--- Quoted passage ---
210 | Food Fraud 2015 to 2035: Mitigation Advice from Industry Leaders |
With 4 big takeaways. Plus more radioactive foods found in the U.S.
This is The Rotten Apple, an inside view on food fraud and food safety for professionals, policy-makers and purveyors. Subscribe for insights, latest news and emerging trends straight to your inbox each Monday.
Fake Coke follow-up
Not just shrimp! More radioactive foods found in the U.S.
Food Fraud 2015 to 2035: Insights from Industry Leaders
This is food fraud (real-life pictures)
Food fraud news, horizon scanning and recent incidents
Uh oh, more radioactive food has been discovered at U.S. ports. Was the frozen shrimp just the tip of the iceberg? In this week’s issue, I explain how the discoveries were made and what’s going on at the source.
Plus, a reader from the industry shares their insights into soft drink counterfeiting in the United Kingdom (thank you (you know who you are!))
Also this week, insights, soundbites, screenshots and four big takeaways about how to mitigate food fraud from a recent event featuring some of the biggest names in food fraud prevention.
And plenty of food fraud news too.
Karen
P.S. Love this newsletter? Please share it with your friends and colleagues and help grow our global food safety community.
Cover image: Freepik
Fake Coke follow-up
One of my fabulous readers wrote in after last week’s article about possibly fake Diet Coke in the United Kingdom. They held a senior role in UK soft drink manufacturing and confirmed that counterfeiting is an issue for their former employer.
We don’t hear this in the mainstream media because the affected brands choose not to talk about the problem publicly.
In addition to counterfeiting, which is where criminals manufacture copies of a beverage product, the reader described another major food fraud issue for soft drink manufacturers in wealthy countries: the fraudulent sale of reject or out-of-date products. This is where products which are not suitable for sale and earmarked for disposal are stolen and returned to the human food supply chain.
“The correct disposal of branded waste and reject materials is a key factor for limiting the opportunity for these crimes,” the reader told me.
The reader also revealed that the loss prevention teams of major beverage brands can include former police detectives whose job is to detect and investigate these types of fraud.

--- Activity 1 ---
In the food fraud newsletter, what second major fraud issue did the reader describe for soft drink manufacturers in wealthy countries?
--- Activity 2 ---
Transcribe every line of the entries below without changing anything.

--- Entries supplied ---
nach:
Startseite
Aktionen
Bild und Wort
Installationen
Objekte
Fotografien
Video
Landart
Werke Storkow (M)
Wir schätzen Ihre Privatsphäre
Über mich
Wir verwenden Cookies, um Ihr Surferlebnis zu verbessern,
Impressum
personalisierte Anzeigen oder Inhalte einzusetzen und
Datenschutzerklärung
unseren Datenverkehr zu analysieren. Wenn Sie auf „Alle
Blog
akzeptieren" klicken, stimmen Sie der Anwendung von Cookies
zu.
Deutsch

--- Written answer 1 ---
The fraudulent sale of reject or out-of-date products.

--- Written answer 2 ---
nach:
Startseite
Aktionen
Bild und Wort
Installationen
Objekte
Fotografien
Video
Landart
Werke Storkow (M)
Wir schätzen Ihre Privatsphäre
Über mich
Wir verwenden Cookies, um Ihr Surferlebnis zu verbessern,
Impressum
personalisierte Anzeigen oder Inhalte einzusetzen und
Datenschutzerklärung
unseren Datenverkehr zu analysieren. Wenn Sie auf „Alle
Blog
akzeptieren" klicken, stimmen Sie der Anwendung von Cookies
zu.
Deutsch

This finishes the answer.